Driller send photographs of retrieved core regularly, the GTK team are remotely assessing the downhole lithologies, and it appears from a marked change in colour that the cause of the gravitational anomaly has been intersected at 1423m . Initially the change from a reddish grey granitic rock to a dark green to black rock was treated with caution and thought to be a small intrusion or vein, but so far it has continued for over 100m indicating a substantial unit (Figure 3). The interpretation currently sits at a metamorphosed ultramafic cumulate rock in which olivine has altered to talc, and pyroxene altered to amphibole.
Looking forward, GTK and ADC will hopefully be completing the hole in the coming months. They will then log all the drill core which will allow them to greatly advance their geological understanding of this area. Regional-scale 3D models will be developed from the data, and Aleksi hopes that it may also help in mineral exploration by facilitating the development of exploration vectors.
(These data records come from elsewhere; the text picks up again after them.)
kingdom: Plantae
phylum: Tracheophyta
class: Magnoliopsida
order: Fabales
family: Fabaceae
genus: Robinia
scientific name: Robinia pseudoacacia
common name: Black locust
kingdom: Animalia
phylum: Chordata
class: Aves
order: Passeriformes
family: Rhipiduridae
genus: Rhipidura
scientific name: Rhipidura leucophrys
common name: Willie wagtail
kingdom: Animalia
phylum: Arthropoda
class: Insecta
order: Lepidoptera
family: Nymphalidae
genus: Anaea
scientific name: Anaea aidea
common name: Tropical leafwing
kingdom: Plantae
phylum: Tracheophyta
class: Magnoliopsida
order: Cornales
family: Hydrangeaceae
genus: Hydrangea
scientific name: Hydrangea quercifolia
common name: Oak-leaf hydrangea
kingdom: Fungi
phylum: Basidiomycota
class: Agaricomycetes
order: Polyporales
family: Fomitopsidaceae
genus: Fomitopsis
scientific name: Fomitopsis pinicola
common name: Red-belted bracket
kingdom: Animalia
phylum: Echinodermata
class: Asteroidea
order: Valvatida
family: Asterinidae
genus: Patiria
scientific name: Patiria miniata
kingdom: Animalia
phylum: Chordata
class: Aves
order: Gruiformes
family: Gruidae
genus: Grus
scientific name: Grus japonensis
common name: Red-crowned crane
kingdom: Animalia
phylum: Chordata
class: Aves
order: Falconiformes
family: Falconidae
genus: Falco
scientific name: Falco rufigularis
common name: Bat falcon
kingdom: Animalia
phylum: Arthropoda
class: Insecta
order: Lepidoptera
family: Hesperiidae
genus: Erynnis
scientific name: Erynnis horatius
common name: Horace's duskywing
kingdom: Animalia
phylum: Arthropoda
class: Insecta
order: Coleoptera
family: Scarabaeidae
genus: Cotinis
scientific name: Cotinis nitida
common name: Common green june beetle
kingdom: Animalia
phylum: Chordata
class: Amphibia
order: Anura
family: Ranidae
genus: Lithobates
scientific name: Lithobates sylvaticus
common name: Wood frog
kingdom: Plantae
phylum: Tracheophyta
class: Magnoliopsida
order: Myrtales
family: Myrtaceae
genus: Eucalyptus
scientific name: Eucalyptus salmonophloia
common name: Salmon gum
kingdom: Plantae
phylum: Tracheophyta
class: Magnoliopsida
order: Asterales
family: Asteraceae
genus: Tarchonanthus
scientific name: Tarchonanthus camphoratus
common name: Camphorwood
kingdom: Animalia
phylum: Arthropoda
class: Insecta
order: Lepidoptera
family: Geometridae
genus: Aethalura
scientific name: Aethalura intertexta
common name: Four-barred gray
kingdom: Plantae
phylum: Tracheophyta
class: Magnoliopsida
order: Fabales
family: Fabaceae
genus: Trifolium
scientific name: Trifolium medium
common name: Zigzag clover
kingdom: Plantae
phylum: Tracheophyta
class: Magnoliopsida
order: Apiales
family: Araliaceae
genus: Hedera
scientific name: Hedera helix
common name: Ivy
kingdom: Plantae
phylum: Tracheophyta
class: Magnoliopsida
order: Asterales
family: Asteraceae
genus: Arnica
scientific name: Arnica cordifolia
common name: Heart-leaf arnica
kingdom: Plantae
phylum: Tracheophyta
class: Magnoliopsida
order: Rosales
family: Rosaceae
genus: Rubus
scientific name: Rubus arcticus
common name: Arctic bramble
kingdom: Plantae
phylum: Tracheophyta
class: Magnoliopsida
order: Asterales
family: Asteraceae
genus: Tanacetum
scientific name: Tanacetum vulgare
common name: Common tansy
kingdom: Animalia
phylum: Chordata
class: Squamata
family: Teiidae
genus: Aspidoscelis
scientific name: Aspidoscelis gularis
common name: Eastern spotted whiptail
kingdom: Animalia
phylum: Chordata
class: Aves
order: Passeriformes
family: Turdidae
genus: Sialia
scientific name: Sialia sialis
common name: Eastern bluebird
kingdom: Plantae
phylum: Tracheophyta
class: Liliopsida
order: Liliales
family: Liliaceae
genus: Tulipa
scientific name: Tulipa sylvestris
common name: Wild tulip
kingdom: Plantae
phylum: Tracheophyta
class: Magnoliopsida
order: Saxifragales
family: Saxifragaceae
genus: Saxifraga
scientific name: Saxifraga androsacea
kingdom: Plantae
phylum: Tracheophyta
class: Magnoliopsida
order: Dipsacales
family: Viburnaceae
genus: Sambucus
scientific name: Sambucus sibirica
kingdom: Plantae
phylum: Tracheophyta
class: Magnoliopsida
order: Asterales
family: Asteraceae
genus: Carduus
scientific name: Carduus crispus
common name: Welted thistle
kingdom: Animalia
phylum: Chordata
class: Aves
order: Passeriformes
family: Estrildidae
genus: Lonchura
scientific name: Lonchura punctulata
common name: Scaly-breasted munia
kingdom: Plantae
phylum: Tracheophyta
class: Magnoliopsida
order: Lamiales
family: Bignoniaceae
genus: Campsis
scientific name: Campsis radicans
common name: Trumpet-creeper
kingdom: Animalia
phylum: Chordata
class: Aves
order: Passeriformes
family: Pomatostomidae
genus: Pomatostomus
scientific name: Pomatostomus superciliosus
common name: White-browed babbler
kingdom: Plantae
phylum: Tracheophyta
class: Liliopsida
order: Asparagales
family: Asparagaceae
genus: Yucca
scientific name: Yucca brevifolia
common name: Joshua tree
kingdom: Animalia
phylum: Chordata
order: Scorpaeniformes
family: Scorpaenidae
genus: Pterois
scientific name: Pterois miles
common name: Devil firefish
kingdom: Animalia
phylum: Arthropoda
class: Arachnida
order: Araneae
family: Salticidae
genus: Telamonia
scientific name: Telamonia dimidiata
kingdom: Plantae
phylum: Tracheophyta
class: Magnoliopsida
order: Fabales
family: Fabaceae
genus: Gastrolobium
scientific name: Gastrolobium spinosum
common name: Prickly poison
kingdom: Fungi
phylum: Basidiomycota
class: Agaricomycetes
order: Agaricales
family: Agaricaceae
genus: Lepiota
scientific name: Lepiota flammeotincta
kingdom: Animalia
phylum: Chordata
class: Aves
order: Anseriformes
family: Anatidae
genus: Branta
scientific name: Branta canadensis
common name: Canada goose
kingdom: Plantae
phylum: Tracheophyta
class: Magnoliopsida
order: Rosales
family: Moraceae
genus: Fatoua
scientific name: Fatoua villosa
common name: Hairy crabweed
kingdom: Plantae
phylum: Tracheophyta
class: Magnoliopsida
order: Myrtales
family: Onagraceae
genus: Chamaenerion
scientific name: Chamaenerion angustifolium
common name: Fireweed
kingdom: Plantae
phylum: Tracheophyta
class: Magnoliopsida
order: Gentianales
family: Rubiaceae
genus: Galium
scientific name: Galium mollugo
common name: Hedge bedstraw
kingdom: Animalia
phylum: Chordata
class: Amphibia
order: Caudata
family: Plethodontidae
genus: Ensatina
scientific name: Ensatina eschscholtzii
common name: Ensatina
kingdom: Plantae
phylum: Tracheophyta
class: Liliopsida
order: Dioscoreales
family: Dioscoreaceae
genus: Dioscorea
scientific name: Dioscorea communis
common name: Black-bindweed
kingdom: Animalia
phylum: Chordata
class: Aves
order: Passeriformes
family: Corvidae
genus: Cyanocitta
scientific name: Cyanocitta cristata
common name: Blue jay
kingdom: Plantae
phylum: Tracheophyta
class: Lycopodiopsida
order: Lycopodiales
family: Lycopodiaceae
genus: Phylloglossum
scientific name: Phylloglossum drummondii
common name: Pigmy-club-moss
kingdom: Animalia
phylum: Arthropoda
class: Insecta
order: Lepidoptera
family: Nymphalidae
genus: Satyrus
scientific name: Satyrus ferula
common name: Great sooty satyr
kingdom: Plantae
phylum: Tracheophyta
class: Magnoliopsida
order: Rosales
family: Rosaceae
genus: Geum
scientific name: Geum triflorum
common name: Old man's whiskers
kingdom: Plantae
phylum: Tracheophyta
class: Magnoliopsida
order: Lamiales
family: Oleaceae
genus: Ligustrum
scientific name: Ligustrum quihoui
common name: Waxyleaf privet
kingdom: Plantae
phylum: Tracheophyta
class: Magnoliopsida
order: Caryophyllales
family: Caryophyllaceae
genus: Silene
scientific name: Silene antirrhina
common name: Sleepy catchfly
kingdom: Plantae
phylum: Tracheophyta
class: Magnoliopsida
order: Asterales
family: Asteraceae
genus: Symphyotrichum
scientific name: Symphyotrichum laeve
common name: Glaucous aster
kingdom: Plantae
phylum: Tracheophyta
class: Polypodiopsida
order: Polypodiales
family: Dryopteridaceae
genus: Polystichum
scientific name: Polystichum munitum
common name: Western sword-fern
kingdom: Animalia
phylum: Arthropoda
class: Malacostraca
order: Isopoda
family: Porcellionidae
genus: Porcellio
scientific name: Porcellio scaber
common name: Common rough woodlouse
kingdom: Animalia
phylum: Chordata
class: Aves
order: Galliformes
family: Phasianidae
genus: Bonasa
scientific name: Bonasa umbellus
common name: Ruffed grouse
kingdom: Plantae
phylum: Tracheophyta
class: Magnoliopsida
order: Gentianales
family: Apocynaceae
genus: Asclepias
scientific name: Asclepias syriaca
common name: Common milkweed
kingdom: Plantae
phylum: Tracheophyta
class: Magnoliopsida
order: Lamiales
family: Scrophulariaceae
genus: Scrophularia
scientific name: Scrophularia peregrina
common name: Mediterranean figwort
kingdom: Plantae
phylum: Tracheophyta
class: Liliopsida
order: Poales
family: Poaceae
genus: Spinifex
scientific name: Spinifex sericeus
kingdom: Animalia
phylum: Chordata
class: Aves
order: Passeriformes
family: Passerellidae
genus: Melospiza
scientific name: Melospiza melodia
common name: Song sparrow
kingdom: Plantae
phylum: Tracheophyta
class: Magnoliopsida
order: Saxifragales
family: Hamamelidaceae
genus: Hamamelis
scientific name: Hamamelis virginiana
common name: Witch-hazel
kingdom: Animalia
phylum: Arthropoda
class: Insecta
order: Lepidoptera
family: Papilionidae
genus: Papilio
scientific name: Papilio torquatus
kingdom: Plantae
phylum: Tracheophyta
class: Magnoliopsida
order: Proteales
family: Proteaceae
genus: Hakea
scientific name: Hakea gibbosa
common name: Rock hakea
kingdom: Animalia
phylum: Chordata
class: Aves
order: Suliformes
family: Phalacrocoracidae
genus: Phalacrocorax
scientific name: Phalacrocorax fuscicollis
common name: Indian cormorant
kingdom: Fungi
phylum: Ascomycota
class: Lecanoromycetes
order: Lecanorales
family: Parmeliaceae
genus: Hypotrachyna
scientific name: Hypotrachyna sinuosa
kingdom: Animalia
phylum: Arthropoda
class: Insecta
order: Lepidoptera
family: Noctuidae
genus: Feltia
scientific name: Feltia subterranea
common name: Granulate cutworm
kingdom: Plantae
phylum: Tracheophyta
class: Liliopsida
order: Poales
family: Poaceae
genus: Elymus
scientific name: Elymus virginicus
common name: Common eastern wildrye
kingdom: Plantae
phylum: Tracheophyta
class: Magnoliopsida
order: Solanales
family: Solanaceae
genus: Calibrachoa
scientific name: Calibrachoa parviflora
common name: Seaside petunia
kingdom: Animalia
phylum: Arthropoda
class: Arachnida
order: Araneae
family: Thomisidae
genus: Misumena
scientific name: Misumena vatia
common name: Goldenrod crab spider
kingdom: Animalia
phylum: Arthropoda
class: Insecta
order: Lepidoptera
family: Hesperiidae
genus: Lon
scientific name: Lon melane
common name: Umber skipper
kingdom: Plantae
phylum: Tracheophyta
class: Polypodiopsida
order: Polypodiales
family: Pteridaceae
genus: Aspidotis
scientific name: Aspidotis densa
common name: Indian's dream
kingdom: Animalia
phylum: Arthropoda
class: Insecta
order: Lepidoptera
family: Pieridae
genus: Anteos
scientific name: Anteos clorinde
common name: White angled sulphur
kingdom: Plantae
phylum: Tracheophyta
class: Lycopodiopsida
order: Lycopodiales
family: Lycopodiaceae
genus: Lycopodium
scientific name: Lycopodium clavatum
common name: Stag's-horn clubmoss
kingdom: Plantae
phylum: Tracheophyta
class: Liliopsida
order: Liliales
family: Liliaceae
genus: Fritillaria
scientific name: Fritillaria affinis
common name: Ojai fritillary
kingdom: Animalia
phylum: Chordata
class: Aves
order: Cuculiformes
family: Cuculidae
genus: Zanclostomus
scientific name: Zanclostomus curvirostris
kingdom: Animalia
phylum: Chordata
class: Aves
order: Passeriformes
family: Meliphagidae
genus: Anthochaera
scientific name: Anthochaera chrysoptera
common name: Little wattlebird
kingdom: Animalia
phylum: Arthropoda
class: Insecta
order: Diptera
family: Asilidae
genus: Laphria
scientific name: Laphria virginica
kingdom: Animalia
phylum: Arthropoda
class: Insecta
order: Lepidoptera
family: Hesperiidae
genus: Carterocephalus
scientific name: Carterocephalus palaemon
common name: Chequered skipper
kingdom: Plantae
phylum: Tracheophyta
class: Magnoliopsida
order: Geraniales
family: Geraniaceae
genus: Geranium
However, Geology is only one of the faculties GTK are hoping will benefit from this research project. Once the hole is completed and stabilised, it will offer a unique environment for research and innovation in geothermal energy and deep geothermal gradients, deep rock mechanics, and the development of downhole technologies. In addition, the process and technology of drilling such a deep hole is of interest to the private exploration and mining sector. They hope to attract interest from Finnish and international researchers and companies, which will help pay back the initial investment.
The significance this project doesn’t stop there either. Working remotely to assess the geology will provide understanding of the limitations and advantages of doing so, and what innovation is required to optimise this new working environment. This has been in part forced by the pandemic which has provided an opportunity for positive change. Developing efficient remote working environments increases accessibility to the world of work by people with families, as Aleksi points out, a change which I think we can all get behind.
For now, its cross fingers, continue the hard work, and complete the drill hole for Aleksi, his team, and ADC.